:: Activity ::
Tally how many lines of the entries below contain the string "sequence" and give only that number.

Stored data entries
[Start of section]
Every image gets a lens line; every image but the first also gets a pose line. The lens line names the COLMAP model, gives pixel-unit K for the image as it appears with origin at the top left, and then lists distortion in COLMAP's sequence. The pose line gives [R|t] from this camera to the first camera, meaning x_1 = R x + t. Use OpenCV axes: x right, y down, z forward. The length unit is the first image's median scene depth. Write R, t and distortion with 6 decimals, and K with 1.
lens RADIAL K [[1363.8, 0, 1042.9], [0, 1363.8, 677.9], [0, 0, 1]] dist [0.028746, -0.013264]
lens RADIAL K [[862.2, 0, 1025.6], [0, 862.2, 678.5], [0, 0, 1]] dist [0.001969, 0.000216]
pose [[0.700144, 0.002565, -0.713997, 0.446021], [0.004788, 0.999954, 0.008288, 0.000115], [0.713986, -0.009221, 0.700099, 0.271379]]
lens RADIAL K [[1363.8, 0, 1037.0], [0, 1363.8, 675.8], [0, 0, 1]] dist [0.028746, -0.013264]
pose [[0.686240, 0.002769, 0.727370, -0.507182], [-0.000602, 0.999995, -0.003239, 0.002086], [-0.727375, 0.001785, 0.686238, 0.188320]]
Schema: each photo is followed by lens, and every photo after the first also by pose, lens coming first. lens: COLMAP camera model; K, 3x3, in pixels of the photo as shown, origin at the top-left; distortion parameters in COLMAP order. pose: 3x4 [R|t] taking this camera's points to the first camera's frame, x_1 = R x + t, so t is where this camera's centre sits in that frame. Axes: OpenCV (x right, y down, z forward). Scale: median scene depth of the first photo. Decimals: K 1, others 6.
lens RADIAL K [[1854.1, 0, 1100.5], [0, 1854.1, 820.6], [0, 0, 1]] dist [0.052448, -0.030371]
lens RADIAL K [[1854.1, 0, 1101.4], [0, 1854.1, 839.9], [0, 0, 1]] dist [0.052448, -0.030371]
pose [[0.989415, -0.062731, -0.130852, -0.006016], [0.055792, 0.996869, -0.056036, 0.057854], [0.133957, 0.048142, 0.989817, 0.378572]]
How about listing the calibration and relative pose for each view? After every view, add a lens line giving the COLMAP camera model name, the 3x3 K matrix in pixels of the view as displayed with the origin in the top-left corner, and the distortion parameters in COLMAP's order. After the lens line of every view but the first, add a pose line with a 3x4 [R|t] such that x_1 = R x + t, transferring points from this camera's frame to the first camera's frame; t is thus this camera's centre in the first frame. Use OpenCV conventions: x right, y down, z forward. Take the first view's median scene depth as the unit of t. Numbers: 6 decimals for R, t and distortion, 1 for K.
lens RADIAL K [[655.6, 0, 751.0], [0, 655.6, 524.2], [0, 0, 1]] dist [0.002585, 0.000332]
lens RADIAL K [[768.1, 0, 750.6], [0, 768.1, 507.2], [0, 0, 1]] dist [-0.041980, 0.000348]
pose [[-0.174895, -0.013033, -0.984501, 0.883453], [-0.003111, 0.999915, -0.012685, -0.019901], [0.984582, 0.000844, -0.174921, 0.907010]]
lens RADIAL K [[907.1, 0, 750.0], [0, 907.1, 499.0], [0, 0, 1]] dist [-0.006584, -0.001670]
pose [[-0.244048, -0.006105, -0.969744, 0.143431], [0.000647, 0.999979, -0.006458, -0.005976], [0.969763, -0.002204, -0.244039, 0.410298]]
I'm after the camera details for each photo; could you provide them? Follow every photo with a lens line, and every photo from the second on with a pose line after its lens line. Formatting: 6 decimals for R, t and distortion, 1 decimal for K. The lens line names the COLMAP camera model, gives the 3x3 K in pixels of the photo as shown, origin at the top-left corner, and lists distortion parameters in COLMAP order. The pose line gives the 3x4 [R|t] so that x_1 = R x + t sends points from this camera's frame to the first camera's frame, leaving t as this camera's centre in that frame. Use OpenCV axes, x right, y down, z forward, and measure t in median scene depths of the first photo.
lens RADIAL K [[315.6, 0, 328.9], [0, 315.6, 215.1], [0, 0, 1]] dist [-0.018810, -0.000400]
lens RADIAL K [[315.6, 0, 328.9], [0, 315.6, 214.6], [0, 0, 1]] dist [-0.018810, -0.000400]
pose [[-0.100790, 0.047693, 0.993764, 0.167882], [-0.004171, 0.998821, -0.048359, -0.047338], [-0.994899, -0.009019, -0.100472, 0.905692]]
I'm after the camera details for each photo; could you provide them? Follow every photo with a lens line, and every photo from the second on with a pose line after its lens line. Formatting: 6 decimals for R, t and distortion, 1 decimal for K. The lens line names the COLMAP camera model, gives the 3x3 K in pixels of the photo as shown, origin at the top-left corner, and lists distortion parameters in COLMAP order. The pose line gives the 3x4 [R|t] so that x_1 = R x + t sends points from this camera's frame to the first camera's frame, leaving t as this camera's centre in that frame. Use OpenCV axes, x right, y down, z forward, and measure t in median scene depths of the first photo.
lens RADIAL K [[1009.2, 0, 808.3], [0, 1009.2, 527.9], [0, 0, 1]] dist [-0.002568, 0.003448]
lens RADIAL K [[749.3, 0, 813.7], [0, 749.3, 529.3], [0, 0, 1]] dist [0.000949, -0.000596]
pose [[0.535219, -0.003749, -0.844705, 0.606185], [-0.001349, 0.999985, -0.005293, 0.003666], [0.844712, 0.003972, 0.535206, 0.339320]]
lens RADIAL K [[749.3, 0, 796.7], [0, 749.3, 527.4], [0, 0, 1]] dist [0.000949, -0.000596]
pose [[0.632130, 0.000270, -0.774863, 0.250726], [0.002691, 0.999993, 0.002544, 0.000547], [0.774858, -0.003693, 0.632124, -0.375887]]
[End of section]
:: Completed exercise ::
1